王座奪還へ目指す帝京大の安田司(撮影:向 風見也)

 全国大学選手権を一昨季まで9連覇した帝京大ラグビー部は現在、2季ぶり10度目の優勝に向け再出発している。

「まとまり、一人ひとりのスキルはまだまだだと思っている。でも、確実によくはなっている。もっともっとできると思って、頑張っていきます」

 4月下旬にこう話したのは、大阪・常翔学園高出身の安田司。1年時から出場機会を得てきた身長180センチ、体重105キロの3年生FLだ。頑健な身体を活かした突進、タックルに定評がある。クラブが歴史的に重視してきたコンタクトシーンで際立つとあって、今後の顔ともなりうる。

 帝京大には、ルーキーが雑務をおこなわない文化がある。部内に複数設置された「係」には2年に進級する際に割り振られ、3、4年生がグラウンド内外でのロールモデルを目指す。

 今年度から上級生グループに入った安田が務めるのは、「ウェイトルーム係」。トレーニングルームの整理整頓などが主な仕事だ。安田は自身の課題設定にマッチするからと、かねて就任を希望していたという。

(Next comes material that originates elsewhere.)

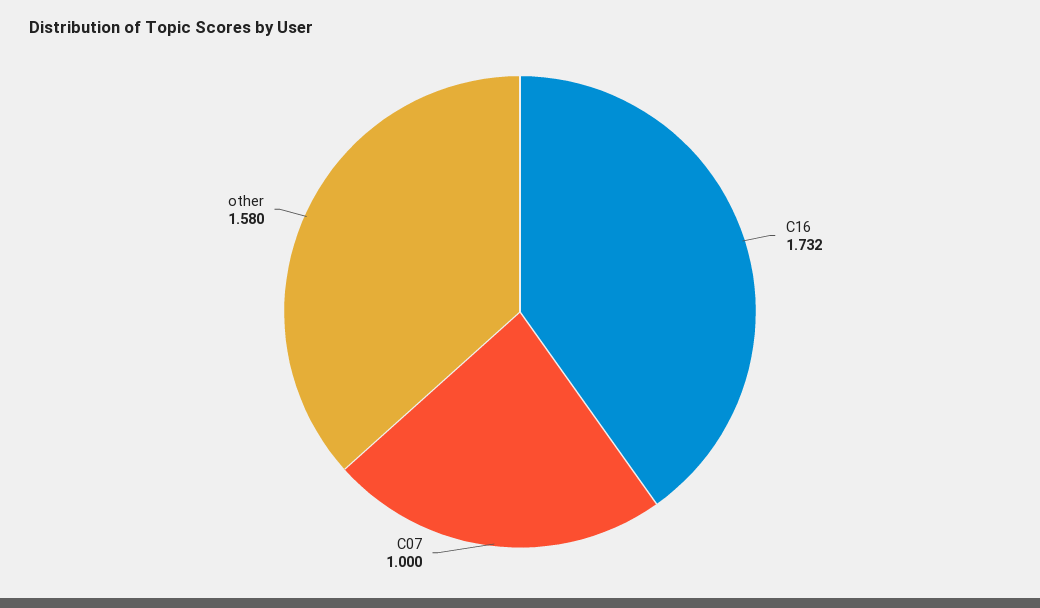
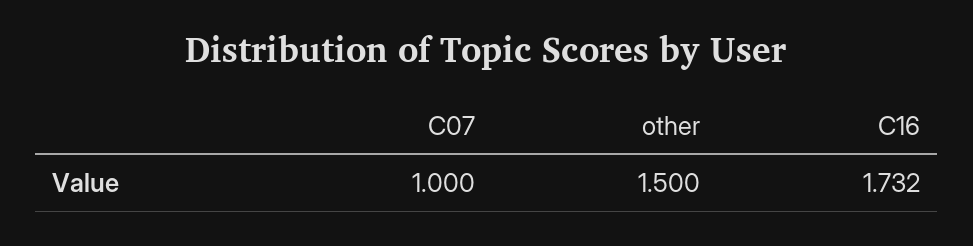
other: 1.58 -> 1.5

「(どの係をするかは)先輩が選んでくれるのですが、僕はずっと(ウェイトルーム係に)入りたいと思っていました。ウェイトルーム係って、最後まで(トレーニングルームに)残ってウェイトができるんです。もともと(フィジカリティが)弱かったので、身体作りをしたかった」

 もともとコンタクトが好きだったという安田だが、大学ラグビー界で際立つにはより一層の鍛錬が必要と感じていたのだろう。晴れて着任すれば、「夕食のタイミングは皆より遅くなりがちですが、責任を持ってやっています」。本来の職務である清掃業務でも、ラグビーで求められる「目配り、気配り」を徹底しているという。

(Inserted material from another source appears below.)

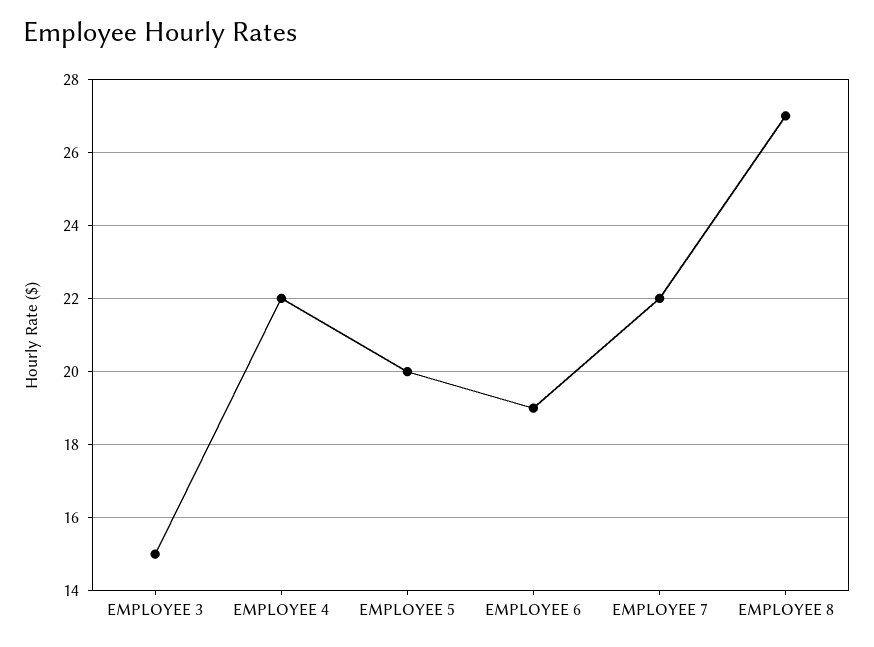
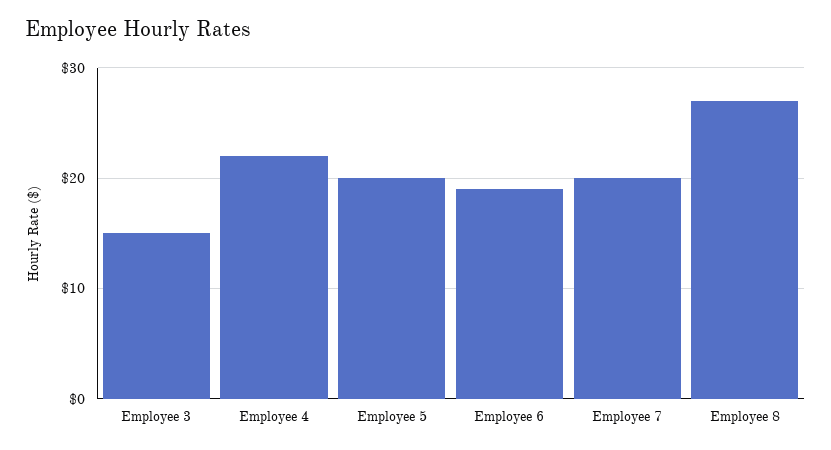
EMPLOYEE 7: 22 -> 20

 特に気になるのはゴムチップ。部員がトレーニングルームへソックスを脱ぎ入室するたびに、人工芝の練習グラウンドへ散らばる黒い粒が舞ってしまう。「それがずっとそのままだったら汚くなる」と、皆が帰れば部屋の隅々へ視線を向けるようだ。

「他には水周りをきれいにして、ラックのずれを戻します。あとは忘れ物を(所定の場所に)まとめておいたり……」

 5月26日は山梨中銀スタジアムで東海大に26-31と敗れ、参戦する関東大学春季大会Aグループの戦績を3勝1敗とする。続く6月2日には千葉・中台運動公園陸上競技場で、前年度の日本一チームでもある明大と招待試合を実施する。今季の大学ラグビーシーンで最も注目されるゲームのひとつで、安田は接点周辺での丁寧なクリーンアウトを期待される。